Purpose of the Study:

  • To review recent advances in the biochemical and structural understanding of the 20S proteasome's proteolytic mechanism.
  • To elucidate the ubiquitin-independent protein degradation pathway mediated by the 20S proteasome.
  • To explain the distinct substrate degradation and product formation compared to the 26S proteasome.

Main Methods:

  • Review of biochemical and structural studies on 20S proteasome function.
  • Analysis of substrate binding, conformational changes, and translocation mechanisms.
  • Comparison of proteolytic outcomes between 20S and 26S proteasomes.

Main Results:

  • The 20S proteasome's outer α-rings serve as docking sites for unfolded polypeptides.
  • Substrate binding induces conformational changes, gate opening, and protease-driven translocation.
  • Proteolysis occurs within the catalytic chamber following substrate unfolding and translocation, yielding distinct peptide products.

Conclusions:

  • The 20S proteasome employs a unique mechanism for ubiquitin-independent protein degradation.
  • Differential translocation mechanisms by 20S and 26S proteasomes lead to distinct peptide products.
  • Nonoverlapping substrate repertoires and product outcomes support the coexistence of both proteasome complexes in cells.

## Provided material:

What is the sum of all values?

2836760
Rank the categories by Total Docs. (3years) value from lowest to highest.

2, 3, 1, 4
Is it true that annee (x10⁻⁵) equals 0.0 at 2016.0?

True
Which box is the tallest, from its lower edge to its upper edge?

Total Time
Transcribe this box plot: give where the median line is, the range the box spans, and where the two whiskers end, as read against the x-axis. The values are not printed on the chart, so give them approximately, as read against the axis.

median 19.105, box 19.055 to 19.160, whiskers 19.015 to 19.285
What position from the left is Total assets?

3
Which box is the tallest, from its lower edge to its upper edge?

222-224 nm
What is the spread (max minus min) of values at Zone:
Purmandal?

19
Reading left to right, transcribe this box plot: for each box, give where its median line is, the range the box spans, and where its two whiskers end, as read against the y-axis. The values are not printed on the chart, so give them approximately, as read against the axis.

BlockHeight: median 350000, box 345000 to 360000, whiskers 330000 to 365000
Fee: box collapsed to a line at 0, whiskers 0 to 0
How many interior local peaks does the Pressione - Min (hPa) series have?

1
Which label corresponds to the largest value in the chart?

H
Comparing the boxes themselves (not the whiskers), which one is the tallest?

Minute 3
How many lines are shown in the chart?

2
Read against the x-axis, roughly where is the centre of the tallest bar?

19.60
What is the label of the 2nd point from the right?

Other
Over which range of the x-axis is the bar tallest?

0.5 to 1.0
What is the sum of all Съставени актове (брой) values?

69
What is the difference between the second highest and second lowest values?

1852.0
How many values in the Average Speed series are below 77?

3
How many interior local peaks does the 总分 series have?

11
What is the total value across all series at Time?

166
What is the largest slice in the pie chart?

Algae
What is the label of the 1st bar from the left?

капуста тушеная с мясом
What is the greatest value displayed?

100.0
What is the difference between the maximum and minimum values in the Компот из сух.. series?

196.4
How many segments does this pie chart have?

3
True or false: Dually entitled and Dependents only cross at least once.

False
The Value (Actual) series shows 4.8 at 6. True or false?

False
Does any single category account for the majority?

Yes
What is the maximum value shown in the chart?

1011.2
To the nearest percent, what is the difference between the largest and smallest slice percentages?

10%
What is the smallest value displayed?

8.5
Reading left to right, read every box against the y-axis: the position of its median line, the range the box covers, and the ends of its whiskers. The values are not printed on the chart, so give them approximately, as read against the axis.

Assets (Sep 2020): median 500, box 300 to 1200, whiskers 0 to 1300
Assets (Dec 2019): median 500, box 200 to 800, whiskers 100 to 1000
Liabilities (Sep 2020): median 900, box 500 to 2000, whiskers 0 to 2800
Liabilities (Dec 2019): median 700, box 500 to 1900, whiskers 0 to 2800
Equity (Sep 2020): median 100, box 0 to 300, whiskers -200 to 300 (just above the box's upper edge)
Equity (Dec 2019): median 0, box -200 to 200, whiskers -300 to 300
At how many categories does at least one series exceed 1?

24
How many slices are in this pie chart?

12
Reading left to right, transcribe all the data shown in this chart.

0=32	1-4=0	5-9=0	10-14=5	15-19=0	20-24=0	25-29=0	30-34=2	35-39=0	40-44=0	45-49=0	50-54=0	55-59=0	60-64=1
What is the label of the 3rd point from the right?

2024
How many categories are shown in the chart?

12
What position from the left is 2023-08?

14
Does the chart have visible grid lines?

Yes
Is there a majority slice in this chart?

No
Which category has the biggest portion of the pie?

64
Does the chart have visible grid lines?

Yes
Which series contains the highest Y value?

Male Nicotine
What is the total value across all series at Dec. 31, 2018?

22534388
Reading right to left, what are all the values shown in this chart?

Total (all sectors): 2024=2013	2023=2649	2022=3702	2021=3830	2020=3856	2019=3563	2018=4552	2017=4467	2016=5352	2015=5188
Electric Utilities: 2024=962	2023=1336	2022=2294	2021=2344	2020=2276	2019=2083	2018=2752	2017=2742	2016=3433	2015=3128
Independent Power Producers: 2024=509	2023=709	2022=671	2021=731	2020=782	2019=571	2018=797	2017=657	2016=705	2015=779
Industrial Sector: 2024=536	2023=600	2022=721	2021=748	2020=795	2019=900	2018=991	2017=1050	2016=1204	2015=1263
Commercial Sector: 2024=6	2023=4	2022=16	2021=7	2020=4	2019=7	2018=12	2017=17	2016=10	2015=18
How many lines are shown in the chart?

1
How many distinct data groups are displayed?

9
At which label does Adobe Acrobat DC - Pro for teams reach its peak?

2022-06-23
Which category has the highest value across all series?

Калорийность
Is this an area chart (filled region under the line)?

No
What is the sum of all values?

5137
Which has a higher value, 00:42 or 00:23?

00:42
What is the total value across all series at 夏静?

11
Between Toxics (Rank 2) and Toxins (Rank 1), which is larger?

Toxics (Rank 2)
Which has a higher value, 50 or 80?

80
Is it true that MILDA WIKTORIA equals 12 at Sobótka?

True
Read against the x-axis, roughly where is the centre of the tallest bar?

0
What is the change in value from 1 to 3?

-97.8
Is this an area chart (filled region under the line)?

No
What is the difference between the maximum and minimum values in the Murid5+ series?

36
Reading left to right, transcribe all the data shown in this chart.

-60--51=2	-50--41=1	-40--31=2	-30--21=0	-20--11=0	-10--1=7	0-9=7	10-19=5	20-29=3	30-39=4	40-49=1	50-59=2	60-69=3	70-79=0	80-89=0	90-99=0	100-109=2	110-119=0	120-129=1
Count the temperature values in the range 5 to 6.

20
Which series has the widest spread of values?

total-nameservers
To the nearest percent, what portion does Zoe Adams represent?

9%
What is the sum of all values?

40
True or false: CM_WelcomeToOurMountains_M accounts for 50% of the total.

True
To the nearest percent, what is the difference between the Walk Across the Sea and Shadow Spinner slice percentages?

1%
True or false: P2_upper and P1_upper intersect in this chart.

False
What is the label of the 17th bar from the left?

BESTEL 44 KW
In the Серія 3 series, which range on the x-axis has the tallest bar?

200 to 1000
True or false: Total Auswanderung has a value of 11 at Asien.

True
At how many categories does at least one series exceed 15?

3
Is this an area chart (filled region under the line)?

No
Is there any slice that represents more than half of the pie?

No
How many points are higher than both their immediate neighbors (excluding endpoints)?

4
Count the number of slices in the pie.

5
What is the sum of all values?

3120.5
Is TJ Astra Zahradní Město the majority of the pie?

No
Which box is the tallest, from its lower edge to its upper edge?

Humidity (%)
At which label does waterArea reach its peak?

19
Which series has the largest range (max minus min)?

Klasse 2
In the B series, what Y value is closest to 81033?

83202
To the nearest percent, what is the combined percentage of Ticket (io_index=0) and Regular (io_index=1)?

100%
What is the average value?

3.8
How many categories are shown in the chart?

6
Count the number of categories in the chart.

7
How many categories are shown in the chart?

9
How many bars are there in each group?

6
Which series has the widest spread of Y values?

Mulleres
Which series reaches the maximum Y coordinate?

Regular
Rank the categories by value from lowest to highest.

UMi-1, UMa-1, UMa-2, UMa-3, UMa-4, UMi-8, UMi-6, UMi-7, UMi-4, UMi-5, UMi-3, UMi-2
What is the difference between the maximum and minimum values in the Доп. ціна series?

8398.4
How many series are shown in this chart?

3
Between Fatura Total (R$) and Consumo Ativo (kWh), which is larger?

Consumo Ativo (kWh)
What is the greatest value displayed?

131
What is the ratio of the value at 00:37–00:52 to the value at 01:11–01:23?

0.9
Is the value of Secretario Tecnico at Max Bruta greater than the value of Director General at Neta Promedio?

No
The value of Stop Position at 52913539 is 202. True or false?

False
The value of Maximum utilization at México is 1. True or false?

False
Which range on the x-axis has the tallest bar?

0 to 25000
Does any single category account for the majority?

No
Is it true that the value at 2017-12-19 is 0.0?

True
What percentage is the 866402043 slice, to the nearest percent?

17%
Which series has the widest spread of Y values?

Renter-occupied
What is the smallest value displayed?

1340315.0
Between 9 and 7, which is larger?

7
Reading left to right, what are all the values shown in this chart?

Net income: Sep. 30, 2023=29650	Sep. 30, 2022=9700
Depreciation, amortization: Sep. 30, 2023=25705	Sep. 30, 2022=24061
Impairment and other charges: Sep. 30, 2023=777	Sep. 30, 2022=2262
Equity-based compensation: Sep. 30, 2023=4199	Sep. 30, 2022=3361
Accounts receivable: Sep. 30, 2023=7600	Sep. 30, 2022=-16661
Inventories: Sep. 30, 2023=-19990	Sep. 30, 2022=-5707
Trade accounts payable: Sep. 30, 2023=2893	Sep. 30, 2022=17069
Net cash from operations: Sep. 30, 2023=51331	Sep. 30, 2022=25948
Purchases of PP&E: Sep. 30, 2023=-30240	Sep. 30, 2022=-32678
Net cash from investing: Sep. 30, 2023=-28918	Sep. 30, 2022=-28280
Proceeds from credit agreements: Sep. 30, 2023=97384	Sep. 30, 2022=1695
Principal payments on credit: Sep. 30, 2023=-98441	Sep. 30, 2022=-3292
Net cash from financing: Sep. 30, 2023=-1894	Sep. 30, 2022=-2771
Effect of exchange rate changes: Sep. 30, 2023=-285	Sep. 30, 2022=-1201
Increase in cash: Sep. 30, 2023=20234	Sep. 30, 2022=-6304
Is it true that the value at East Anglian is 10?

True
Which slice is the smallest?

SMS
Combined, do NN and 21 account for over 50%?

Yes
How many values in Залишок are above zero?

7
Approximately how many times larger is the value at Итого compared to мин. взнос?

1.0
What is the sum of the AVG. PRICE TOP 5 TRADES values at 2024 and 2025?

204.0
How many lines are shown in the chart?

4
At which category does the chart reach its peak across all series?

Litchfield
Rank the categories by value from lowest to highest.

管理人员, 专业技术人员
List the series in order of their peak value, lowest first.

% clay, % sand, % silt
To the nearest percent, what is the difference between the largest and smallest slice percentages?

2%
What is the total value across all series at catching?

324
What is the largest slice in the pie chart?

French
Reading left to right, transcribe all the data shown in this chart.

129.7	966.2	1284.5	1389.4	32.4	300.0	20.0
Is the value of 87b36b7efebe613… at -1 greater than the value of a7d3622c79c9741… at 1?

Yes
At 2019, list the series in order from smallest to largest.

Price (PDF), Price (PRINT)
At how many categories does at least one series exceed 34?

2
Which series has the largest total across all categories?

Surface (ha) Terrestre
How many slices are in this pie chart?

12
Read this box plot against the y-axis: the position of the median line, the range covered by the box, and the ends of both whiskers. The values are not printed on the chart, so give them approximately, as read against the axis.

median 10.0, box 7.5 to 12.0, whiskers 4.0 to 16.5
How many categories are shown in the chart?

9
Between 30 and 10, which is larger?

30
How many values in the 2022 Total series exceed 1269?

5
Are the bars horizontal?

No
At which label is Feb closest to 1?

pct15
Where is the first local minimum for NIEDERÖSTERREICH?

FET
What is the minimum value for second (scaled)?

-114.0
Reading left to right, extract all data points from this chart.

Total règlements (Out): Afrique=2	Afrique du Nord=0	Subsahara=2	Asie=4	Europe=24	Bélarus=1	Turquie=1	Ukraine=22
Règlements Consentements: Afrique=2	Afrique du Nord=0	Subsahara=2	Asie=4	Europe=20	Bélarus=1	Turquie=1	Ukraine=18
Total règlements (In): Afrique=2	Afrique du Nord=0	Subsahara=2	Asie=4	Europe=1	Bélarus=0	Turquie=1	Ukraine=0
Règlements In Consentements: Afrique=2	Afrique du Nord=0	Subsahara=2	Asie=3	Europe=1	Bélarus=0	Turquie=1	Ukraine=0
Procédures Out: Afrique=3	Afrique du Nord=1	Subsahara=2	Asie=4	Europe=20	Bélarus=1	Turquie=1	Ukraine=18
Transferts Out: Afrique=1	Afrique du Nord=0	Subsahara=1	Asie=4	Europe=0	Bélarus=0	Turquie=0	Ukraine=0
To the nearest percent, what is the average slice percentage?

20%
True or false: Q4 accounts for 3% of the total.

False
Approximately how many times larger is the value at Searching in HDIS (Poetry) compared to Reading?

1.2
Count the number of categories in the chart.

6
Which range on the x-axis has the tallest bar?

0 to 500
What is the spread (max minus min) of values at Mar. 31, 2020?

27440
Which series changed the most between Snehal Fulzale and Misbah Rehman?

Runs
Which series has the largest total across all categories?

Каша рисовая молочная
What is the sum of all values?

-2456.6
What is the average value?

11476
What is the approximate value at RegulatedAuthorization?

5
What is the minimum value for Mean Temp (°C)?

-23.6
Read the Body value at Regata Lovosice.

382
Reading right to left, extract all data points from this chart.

## Task prompt:
Write out the section of the proteasome summary from "Purpose of the" to "20S proteasome function.", keeping every word unchanged.

## Reply to the exercise:
Purpose of the Study:

  • To review recent advances in the biochemical and structural understanding of the 20S proteasome's proteolytic mechanism.
  • To elucidate the ubiquitin-independent protein degradation pathway mediated by the 20S proteasome.
  • To explain the distinct substrate degradation and product formation compared to the 26S proteasome.

Main Methods:

  • Review of biochemical and structural studies on 20S proteasome function.